## Begin
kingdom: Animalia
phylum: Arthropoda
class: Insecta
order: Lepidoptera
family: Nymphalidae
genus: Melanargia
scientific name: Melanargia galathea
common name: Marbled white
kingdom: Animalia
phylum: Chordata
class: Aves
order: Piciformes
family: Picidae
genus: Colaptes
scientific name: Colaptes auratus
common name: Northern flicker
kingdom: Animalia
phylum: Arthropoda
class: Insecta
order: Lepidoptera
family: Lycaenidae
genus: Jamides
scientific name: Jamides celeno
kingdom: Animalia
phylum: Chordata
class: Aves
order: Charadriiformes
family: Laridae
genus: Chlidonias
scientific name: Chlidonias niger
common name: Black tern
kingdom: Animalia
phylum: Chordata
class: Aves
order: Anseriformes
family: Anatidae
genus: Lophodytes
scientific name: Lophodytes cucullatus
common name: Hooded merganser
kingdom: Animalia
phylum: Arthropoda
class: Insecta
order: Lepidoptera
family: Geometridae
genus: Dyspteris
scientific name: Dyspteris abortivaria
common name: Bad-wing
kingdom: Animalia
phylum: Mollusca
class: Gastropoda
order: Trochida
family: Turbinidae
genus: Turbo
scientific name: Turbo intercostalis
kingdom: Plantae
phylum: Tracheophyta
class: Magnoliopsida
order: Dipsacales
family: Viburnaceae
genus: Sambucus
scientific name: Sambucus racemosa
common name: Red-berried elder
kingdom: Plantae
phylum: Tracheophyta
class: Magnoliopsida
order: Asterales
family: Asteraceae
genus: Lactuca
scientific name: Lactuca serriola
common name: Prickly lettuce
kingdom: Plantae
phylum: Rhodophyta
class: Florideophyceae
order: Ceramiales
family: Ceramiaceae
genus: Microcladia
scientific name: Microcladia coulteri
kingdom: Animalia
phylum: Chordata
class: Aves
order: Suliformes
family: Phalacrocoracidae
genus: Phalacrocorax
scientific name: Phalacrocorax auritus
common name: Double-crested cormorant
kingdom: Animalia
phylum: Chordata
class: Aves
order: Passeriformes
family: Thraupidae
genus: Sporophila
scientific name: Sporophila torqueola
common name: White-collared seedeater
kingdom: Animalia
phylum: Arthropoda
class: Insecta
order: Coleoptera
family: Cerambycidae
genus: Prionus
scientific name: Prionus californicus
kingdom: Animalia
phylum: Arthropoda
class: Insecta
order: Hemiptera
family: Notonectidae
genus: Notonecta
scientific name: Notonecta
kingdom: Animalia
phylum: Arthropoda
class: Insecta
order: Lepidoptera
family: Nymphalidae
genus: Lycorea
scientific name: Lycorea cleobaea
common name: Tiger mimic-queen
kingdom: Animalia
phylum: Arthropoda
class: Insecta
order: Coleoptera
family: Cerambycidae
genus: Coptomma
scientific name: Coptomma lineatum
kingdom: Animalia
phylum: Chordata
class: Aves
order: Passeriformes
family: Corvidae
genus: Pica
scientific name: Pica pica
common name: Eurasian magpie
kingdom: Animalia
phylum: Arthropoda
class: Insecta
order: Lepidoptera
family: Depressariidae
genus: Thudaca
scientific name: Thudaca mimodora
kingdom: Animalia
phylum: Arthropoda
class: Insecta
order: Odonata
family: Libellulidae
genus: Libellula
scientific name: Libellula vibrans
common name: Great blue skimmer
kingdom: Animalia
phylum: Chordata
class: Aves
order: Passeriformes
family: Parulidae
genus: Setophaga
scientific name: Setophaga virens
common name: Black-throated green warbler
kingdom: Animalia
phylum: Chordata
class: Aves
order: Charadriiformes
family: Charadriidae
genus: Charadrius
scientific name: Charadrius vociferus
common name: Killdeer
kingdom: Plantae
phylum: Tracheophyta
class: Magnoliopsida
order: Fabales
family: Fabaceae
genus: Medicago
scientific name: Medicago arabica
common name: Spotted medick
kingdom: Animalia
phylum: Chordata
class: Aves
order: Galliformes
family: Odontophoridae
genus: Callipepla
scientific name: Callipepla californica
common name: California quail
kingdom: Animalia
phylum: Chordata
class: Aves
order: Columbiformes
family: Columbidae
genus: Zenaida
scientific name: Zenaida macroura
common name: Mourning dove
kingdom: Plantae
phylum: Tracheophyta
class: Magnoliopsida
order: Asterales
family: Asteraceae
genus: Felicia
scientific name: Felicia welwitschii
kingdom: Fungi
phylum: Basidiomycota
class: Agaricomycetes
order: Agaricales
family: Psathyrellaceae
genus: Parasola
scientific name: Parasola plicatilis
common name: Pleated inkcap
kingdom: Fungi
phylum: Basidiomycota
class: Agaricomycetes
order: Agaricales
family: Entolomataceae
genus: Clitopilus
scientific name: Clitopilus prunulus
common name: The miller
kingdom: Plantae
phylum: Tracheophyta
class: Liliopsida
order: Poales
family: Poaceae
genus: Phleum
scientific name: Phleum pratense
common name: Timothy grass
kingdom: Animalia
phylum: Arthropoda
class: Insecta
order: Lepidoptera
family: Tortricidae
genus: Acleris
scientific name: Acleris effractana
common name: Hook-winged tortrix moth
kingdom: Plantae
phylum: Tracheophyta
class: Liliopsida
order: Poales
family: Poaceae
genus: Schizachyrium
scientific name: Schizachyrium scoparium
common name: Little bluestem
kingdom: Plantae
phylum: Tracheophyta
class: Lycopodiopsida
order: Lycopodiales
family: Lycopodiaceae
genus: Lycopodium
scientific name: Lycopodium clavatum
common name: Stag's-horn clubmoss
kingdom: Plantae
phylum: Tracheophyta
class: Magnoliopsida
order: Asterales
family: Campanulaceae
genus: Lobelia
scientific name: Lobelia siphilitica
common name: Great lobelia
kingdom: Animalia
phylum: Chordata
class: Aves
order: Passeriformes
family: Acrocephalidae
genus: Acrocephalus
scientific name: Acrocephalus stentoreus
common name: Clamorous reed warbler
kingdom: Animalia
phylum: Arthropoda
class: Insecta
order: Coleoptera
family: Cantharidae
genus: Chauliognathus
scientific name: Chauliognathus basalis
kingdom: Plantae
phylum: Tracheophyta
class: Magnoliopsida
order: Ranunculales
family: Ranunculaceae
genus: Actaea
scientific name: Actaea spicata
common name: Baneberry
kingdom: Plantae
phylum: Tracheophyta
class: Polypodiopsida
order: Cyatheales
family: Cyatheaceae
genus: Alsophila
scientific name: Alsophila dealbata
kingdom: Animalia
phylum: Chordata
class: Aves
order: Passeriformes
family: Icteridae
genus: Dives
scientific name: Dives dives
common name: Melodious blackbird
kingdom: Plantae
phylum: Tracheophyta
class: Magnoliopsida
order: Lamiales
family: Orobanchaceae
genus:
## End
Required work:
Rewrite every line from all the items above as a Markdown table with two columns, "Row" and "Line", putting the row number in the first and the line itself in the second. Leave out any blank lines.

Exercise response:
| Row | Line |
|---|---|
| 1 | kingdom: Animalia |
| 2 | phylum: Arthropoda |
| 3 | class: Insecta |
| 4 | order: Lepidoptera |
| 5 | family: Nymphalidae |
| 6 | genus: Melanargia |
| 7 | scientific name: Melanargia galathea |
| 8 | common name: Marbled white |
| 9 | kingdom: Animalia |
| 10 | phylum: Chordata |
| 11 | class: Aves |
| 12 | order: Piciformes |
| 13 | family: Picidae |
| 14 | genus: Colaptes |
| 15 | scientific name: Colaptes auratus |
| 16 | common name: Northern flicker |
| 17 | kingdom: Animalia |
| 18 | phylum: Arthropoda |
| 19 | class: Insecta |
| 20 | order: Lepidoptera |
| 21 | family: Lycaenidae |
| 22 | genus: Jamides |
| 23 | scientific name: Jamides celeno |
| 24 | kingdom: Animalia |
| 25 | phylum: Chordata |
| 26 | class: Aves |
| 27 | order: Charadriiformes |
| 28 | family: Laridae |
| 29 | genus: Chlidonias |
| 30 | scientific name: Chlidonias niger |
| 31 | common name: Black tern |
| 32 | kingdom: Animalia |
| 33 | phylum: Chordata |
| 34 | class: Aves |
| 35 | order: Anseriformes |
| 36 | family: Anatidae |
| 37 | genus: Lophodytes |
| 38 | scientific name: Lophodytes cucullatus |
| 39 | common name: Hooded merganser |
| 40 | kingdom: Animalia |
| 41 | phylum: Arthropoda |
| 42 | class: Insecta |
| 43 | order: Lepidoptera |
| 44 | family: Geometridae |
| 45 | genus: Dyspteris |
| 46 | scientific name: Dyspteris abortivaria |
| 47 | common name: Bad-wing |
| 48 | kingdom: Animalia |
| 49 | phylum: Mollusca |
| 50 | class: Gastropoda |
| 51 | order: Trochida |
| 52 | family: Turbinidae |
| 53 | genus: Turbo |
| 54 | scientific name: Turbo intercostalis |
| 55 | kingdom: Plantae |
| 56 | phylum: Tracheophyta |
| 57 | class: Magnoliopsida |
| 58 | order: Dipsacales |
| 59 | family: Viburnaceae |
| 60 | genus: Sambucus |
| 61 | scientific name: Sambucus racemosa |
| 62 | common name: Red-berried elder |
| 63 | kingdom: Plantae |
| 64 | phylum: Tracheophyta |
| 65 | class: Magnoliopsida |
| 66 | order: Asterales |
| 67 | family: Asteraceae |
| 68 | genus: Lactuca |
| 69 | scientific name: Lactuca serriola |
| 70 | common name: Prickly lettuce |
| 71 | kingdom: Plantae |
| 72 | phylum: Rhodophyta |
| 73 | class: Florideophyceae |
| 74 | order: Ceramiales |
| 75 | family: Ceramiaceae |
| 76 | genus: Microcladia |
| 77 | scientific name: Microcladia coulteri |
| 78 | kingdom: Animalia |
| 79 | phylum: Chordata |
| 80 | class: Aves |
| 81 | order: Suliformes |
| 82 | family: Phalacrocoracidae |
| 83 | genus: Phalacrocorax |
| 84 | scientific name: Phalacrocorax auritus |
| 85 | common name: Double-crested cormorant |
| 86 | kingdom: Animalia |
| 87 | phylum: Chordata |
| 88 | class: Aves |
| 89 | order: Passeriformes |
| 90 | family: Thraupidae |
| 91 | genus: Sporophila |
| 92 | scientific name: Sporophila torqueola |
| 93 | common name: White-collared seedeater |
| 94 | kingdom: Animalia |
| 95 | phylum: Arthropoda |
| 96 | class: Insecta |
| 97 | order: Coleoptera |
| 98 | family: Cerambycidae |
| 99 | genus: Prionus |
| 100 | scientific name: Prionus californicus |
| 101 | kingdom: Animalia |
| 102 | phylum: Arthropoda |
| 103 | class: Insecta |
| 104 | order: Hemiptera |
| 105 | family: Notonectidae |
| 106 | genus: Notonecta |
| 107 | scientific name: Notonecta |
| 108 | kingdom: Animalia |
| 109 | phylum: Arthropoda |
| 110 | class: Insecta |
| 111 | order: Lepidoptera |
| 112 | family: Nymphalidae |
| 113 | genus: Lycorea |
| 114 | scientific name: Lycorea cleobaea |
| 115 | common name: Tiger mimic-queen |
| 116 | kingdom: Animalia |
| 117 | phylum: Arthropoda |
| 118 | class: Insecta |
| 119 | order: Coleoptera |
| 120 | family: Cerambycidae |
| 121 | genus: Coptomma |
| 122 | scientific name: Coptomma lineatum |
| 123 | kingdom: Animalia |
| 124 | phylum: Chordata |
| 125 | class: Aves |
| 126 | order: Passeriformes |
| 127 | family: Corvidae |
| 128 | genus: Pica |
| 129 | scientific name: Pica pica |
| 130 | common name: Eurasian magpie |
| 131 | kingdom: Animalia |
| 132 | phylum: Arthropoda |
| 133 | class: Insecta |
| 134 | order: Lepidoptera |
| 135 | family: Depressariidae |
| 136 | genus: Thudaca |
| 137 | scientific name: Thudaca mimodora |
| 138 | kingdom: Animalia |
| 139 | phylum: Arthropoda |
| 140 | class: Insecta |
| 141 | order: Odonata |
| 142 | family: Libellulidae |
| 143 | genus: Libellula |
| 144 | scientific name: Libellula vibrans |
| 145 | common name: Great blue skimmer |
| 146 | kingdom: Animalia |
| 147 | phylum: Chordata |
| 148 | class: Aves |
| 149 | order: Passeriformes |
| 150 | family: Parulidae |
| 151 | genus: Setophaga |
| 152 | scientific name: Setophaga virens |
| 153 | common name: Black-throated green warbler |
| 154 | kingdom: Animalia |
| 155 | phylum: Chordata |
| 156 | class: Aves |
| 157 | order: Charadriiformes |
| 158 | family: Charadriidae |
| 159 | genus: Charadrius |
| 160 | scientific name: Charadrius vociferus |
| 161 | common name: Killdeer |
| 162 | kingdom: Plantae |
| 163 | phylum: Tracheophyta |
| 164 | class: Magnoliopsida |
| 165 | order: Fabales |
| 166 | family: Fabaceae |
| 167 | genus: Medicago |
| 168 | scientific name: Medicago arabica |
| 169 | common name: Spotted medick |
| 170 | kingdom: Animalia |
| 171 | phylum: Chordata |
| 172 | class: Aves |
| 173 | order: Galliformes |
| 174 | family: Odontophoridae |
| 175 | genus: Callipepla |
| 176 | scientific name: Callipepla californica |
| 177 | common name: California quail |
| 178 | kingdom: Animalia |
| 179 | phylum: Chordata |
| 180 | class: Aves |
| 181 | order: Columbiformes |
| 182 | family: Columbidae |
| 183 | genus: Zenaida |
| 184 | scientific name: Zenaida macroura |
| 185 | common name: Mourning dove |
| 186 | kingdom: Plantae |
| 187 | phylum: Tracheophyta |
| 188 | class: Magnoliopsida |
| 189 | order: Asterales |
| 190 | family: Asteraceae |
| 191 | genus: Felicia |
| 192 | scientific name: Felicia welwitschii |
| 193 | kingdom: Fungi |
| 194 | phylum: Basidiomycota |
| 195 | class: Agaricomycetes |
| 196 | order: Agaricales |
| 197 | family: Psathyrellaceae |
| 198 | genus: Parasola |
| 199 | scientific name: Parasola plicatilis |
| 200 | common name: Pleated inkcap |
| 201 | kingdom: Fungi |
| 202 | phylum: Basidiomycota |
| 203 | class: Agaricomycetes |
| 204 | order: Agaricales |
| 205 | family: Entolomataceae |
| 206 | genus: Clitopilus |
| 207 | scientific name: Clitopilus prunulus |
| 208 | common name: The miller |
| 209 | kingdom: Plantae |
| 210 | phylum: Tracheophyta |
| 211 | class: Liliopsida |
| 212 | order: Poales |
| 213 | family: Poaceae |
| 214 | genus: Phleum |
| 215 | scientific name: Phleum pratense |
| 216 | common name: Timothy grass |
| 217 | kingdom: Animalia |
| 218 | phylum: Arthropoda |
| 219 | class: Insecta |
| 220 | order: Lepidoptera |
| 221 | family: Tortricidae |
| 222 | genus: Acleris |
| 223 | scientific name: Acleris effractana |
| 224 | common name: Hook-winged tortrix moth |
| 225 | kingdom: Plantae |
| 226 | phylum: Tracheophyta |
| 227 | class: Liliopsida |
| 228 | order: Poales |
| 229 | family: Poaceae |
| 230 | genus: Schizachyrium |
| 231 | scientific name: Schizachyrium scoparium |
| 232 | common name: Little bluestem |
| 233 | kingdom: Plantae |
| 234 | phylum: Tracheophyta |
| 235 | class: Lycopodiopsida |
| 236 | order: Lycopodiales |
| 237 | family: Lycopodiaceae |
| 238 | genus: Lycopodium |
| 239 | scientific name: Lycopodium clavatum |
| 240 | common name: Stag's-horn clubmoss |
| 241 | kingdom: Plantae |
| 242 | phylum: Tracheophyta |
| 243 | class: Magnoliopsida |
| 244 | order: Asterales |
| 245 | family: Campanulaceae |
| 246 | genus: Lobelia |
| 247 | scientific name: Lobelia siphilitica |
| 248 | common name: Great lobelia |
| 249 | kingdom: Animalia |
| 250 | phylum: Chordata |
| 251 | class: Aves |
| 252 | order: Passeriformes |
| 253 | family: Acrocephalidae |
| 254 | genus: Acrocephalus |
| 255 | scientific name: Acrocephalus stentoreus |
| 256 | common name: Clamorous reed warbler |
| 257 | kingdom: Animalia |
| 258 | phylum: Arthropoda |
| 259 | class: Insecta |
| 260 | order: Coleoptera |
| 261 | family: Cantharidae |
| 262 | genus: Chauliognathus |
| 263 | scientific name: Chauliognathus basalis |
| 264 | kingdom: Plantae |
| 265 | phylum: Tracheophyta |
| 266 | class: Magnoliopsida |
| 267 | order: Ranunculales |
| 268 | family: Ranunculaceae |
| 269 | genus: Actaea |
| 270 | scientific name: Actaea spicata |
| 271 | common name: Baneberry |
| 272 | kingdom: Plantae |
| 273 | phylum: Tracheophyta |
| 274 | class: Polypodiopsida |
| 275 | order: Cyatheales |
| 276 | family: Cyatheaceae |
| 277 | genus: Alsophila |
| 278 | scientific name: Alsophila dealbata |
| 279 | kingdom: Animalia |
| 280 | phylum: Chordata |
| 281 | class: Aves |
| 282 | order: Passeriformes |
| 283 | family: Icteridae |
| 284 | genus: Dives |
| 285 | scientific name: Dives dives |
| 286 | common name: Melodious blackbird |
| 287 | kingdom: Plantae |
| 288 | phylum: Tracheophyta |
| 289 | class: Magnoliopsida |
| 290 | order: Lamiales |
| 291 | family: Orobanchaceae |
| 292 | genus: |